_What you are asked to do_: Write out each of the following records word for word, leaving every line unchanged.

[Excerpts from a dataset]
* * * * *
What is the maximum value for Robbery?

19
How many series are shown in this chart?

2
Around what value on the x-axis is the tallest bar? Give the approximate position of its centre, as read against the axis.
* * * * *
_Written solution_:
What is the maximum value for Robbery?

19
How many series are shown in this chart?

2
Around what value on the x-axis is the tallest bar? Give the approximate position of its centre, as read against the axis.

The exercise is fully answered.